A new governance and reporting framework for trustees in relation to the risks associated with climate change will be introduced in October 2021 by two sets of regulations. The requirements will apply to trustees of large occupational pension schemes.

The Occupational Pension Schemes (Climate Change Governance and Reporting) Regulations 2021 and the Occupational Pension Schemes (Climate Change Governance and Reporting) (Miscellaneous Provisions and Amendments) Regulations 2021 are due to come into effect on 1 October 2021.

The regulations introduce new reporting requirements for trustees of pension schemes to improve the quality of governance and the level of action required from trustees in identifying, assessing and managing climate risk. The new requirements follow the recommendations from the Taskforce on Climate-related Financial Disclosures (TCFD).

The Department for Work and Pensions has also published guidance on trustees’ obligations under the Regulations.

Which schemes do the new obligations apply to?

From 1 October 2021, the new requirements apply to pension schemes with assets of £5 billion or more, authorised master trusts and authorised collective money purchase schemes (this is referred to in DWP’s guidance as the ‘first wave’).

From 1 October 2022, pension schemes with assets of £1 billion or more will also have to comply (the ‘second wave’).

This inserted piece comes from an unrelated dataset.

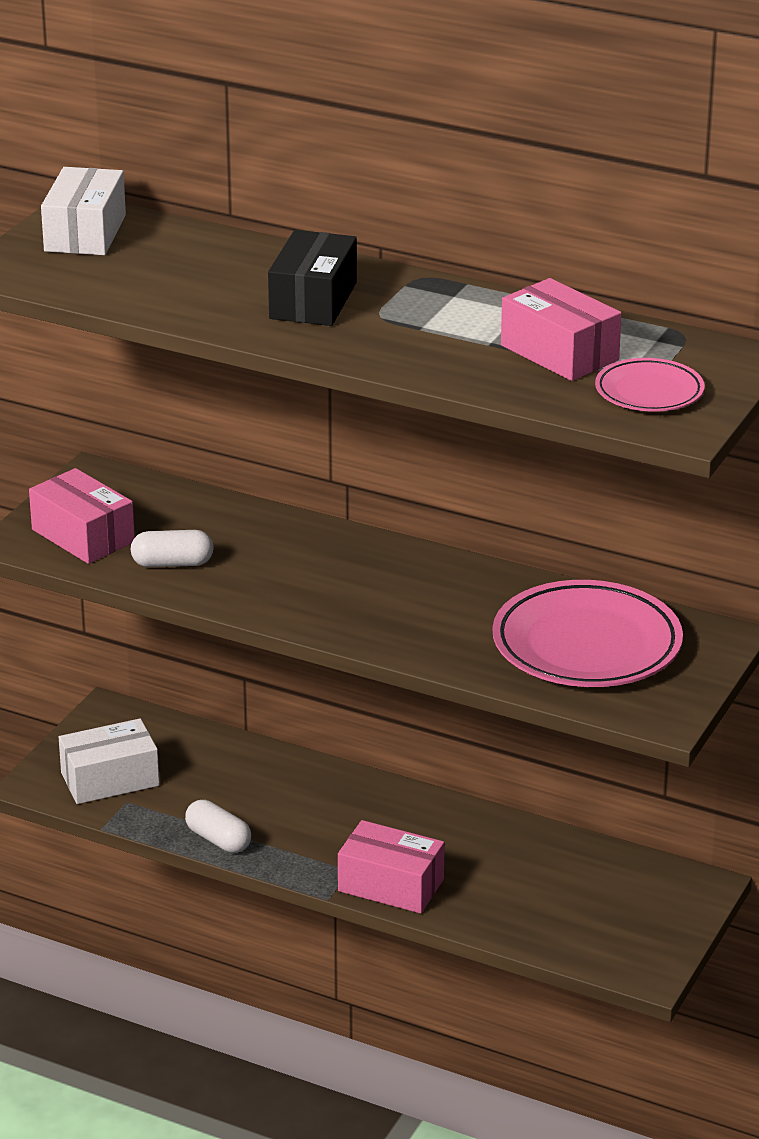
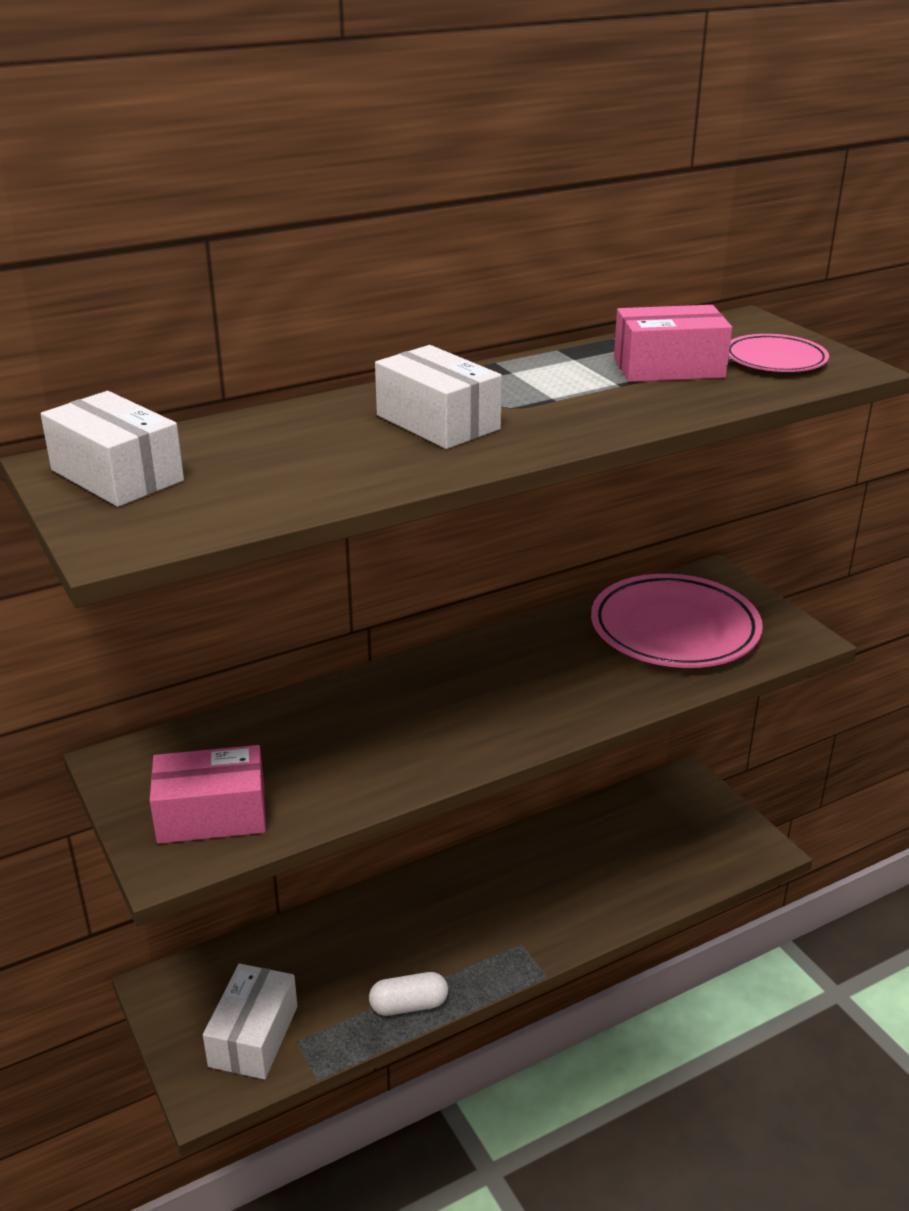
camera: 55 degrees left, 0 degrees up
(172, 563) = (327, 780): white capsule -> none
(313, 301) = (438, 422): black box -> white box
(391, 885) = (560, 930): pink box -> none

The requirements will cease to apply if a scheme’s assets subsequently drops to below £500 million (unless the scheme is an authorised master trust or authorised collective money purchase scheme).

What are the new requirements?

This is a summary of the main new requirements:

  • Governance – trustees will be required to establish and maintain oversight of relevant climate-related risks and opportunities. This includes a requirement for trustees to put in place processes to ensure that any person who undertakes governance activities in relation to the scheme or is an adviser to the trustees (other than a legal adviser) takes adequate steps to identify, assess and manage relevant climate-related risks and opportunities;
  • Strategy – trustees are required to identify and assess, on an ongoing basis, climate-related risks and opportunities which they consider will have an effect over the short term, medium term and long term on the scheme’s investment strategy (and where relevant the funding strategy);
  • Scenario analysis – trustees are required, as far as they are able, to undertake scenario analysis which considers the impact on the scheme’s assets and liabilities and the resilience of the scheme’s investment strategy (and where relevant the funding strategy) in at least two scenarios where there is an increase in the global average temperature. In one of those scenarios, the global average temperature increase must be between 1.5 and 2 degrees Celsius above pre-industrial levels;
  • Risk management – trustees are required to establish and maintain processes to identify, assess and manage relevant climate-related risks;
  • Metrics and targets – trustees are required to select a minimum of three metrics to calculate the scheme’s assets: one which gives the total greenhouse gas emissions of the scheme’s assets (absolute emissions metric); one which gives the total carbon dioxide emissions per unit of currency invested by the scheme (emissions intensity metric); and one other metric relating to climate change (additional climate change metric). Trustees must set a target for their scheme in relation to at least one of the above metrics;
  • TCFD report – trustees must publish a TCFD report within seven months of the end of any scheme year in which they were subject to the climate change governance requirements. The report must be published on a publicly available website and be accessible free of charge. There are also new disclosure and notification requirements in relation to information about the TCFD report; and
  • Trustee knowledge and understanding – the identification, assessment and management of risks arising from the effects of climate change is a new area of which trustees are required to have knowledge and understanding.